** Exercise text **
+-------+

Cart Before the Ponies was definitely an episode that I had some issues with too, though you can probably imagine for different reasons. That really didn't seem at all like a way Rarity would behave. I mean maybe to an extent, but the Rarity I know wouldn't have held a grudge like that, nor have let it get in the way of her sister. So I was a bit hurt seeing how they portrayed her that time.
But I guess that means the thing I need to then working on is separating the Rarity I know, from the character on TV. I mean, I was introduced to her from the character, but I guess I need to remember that it may be representing her, but it isn't her. The thing I need to work on is although I'm unhappy with the majority of the show at this point (not to say I hate everything, there's still some things I like, S5 has 2 of my favorite episodes now and I enjoyed some of S6) I feel like I can't separate myself from it because of how it introduced me to her. I worry sometimes that I don't know, it's a bond I'm afraid not to worry about. If that makes sense. I mean, typically when it comes to the comics, because there's definitely a bit of bad stuff in that, I end up just brushing it off like a bad fanfic, but with the show I treat it differently for some reason. But maybe I don't have to.
(10-27-2016, 01:50 PM)TheWarden Wrote: To me, the show is like how the equestrian version of Hollywood would portray the events of the famous ponies. NOT how they actually happened in the ponies real lives. It is overly dramatic, and lifts some characters up while putting others down.Thank you very much, that idea really helps a lot. I think that's how I'll have to start perceiving things, because that will definitely help if I can just remember that the show if anything is closer to "Based on a true story" rather than the reality of what's going on. Like I mentioned, I think I just need to find a way to remind myself that the show isn't exactly the reality of what's going on. Just seems easier said that done since I still hold that attachment because it was how I was introduced to her, so I fear I have to take it as law. But if I keep in mind that it's just an adaption, I think I can work on getting over that.

+-------+

** The data **
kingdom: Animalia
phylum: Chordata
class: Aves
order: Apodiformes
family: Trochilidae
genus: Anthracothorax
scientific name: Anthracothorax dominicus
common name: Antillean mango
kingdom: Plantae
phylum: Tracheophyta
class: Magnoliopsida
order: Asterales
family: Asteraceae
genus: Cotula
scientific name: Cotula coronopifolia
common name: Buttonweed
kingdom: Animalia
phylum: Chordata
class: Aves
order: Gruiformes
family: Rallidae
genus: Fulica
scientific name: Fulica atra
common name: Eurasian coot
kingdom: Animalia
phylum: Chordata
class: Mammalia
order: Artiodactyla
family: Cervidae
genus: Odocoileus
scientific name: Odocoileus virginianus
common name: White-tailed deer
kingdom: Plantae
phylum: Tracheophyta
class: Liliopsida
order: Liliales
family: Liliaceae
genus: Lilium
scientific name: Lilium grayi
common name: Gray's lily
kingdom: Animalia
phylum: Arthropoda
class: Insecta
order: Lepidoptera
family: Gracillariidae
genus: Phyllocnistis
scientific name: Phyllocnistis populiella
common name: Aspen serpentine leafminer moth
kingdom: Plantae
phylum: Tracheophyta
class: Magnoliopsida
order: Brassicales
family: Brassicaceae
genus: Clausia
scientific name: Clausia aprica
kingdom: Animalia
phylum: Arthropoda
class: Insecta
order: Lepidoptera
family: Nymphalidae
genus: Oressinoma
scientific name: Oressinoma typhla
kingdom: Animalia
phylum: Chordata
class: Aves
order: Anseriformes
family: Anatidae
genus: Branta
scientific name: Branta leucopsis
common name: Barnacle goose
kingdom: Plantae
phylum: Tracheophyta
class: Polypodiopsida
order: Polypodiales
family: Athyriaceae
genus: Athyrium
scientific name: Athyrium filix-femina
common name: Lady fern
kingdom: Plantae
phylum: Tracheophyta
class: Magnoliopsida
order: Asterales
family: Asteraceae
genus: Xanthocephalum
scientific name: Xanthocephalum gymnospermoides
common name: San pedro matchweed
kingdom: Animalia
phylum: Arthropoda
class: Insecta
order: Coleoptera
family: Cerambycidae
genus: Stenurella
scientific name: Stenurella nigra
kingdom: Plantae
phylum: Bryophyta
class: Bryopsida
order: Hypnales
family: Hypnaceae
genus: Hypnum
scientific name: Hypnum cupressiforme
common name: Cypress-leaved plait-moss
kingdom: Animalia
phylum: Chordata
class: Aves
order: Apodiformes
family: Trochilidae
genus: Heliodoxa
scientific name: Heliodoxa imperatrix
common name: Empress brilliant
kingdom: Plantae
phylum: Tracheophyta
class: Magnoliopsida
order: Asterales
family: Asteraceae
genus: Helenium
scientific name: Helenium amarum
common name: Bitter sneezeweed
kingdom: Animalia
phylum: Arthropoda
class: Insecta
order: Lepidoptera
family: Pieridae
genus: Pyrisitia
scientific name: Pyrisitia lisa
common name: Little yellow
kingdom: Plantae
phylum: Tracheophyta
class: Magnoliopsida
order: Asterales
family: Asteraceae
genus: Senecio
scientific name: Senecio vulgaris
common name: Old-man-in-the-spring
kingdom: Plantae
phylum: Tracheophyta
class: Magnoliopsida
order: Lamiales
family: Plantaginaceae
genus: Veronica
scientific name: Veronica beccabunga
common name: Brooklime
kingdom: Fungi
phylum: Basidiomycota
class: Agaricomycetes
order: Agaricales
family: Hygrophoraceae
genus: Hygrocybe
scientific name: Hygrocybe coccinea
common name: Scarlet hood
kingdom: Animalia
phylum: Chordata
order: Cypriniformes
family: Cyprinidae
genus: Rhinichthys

+-------+

** About this exercise **
In the forum post, what does TheWarden say the show is like?

** Worked solution **
How the equestrian version of Hollywood would portray the events of the famous ponies, not how they actually happened in the ponies' real lives.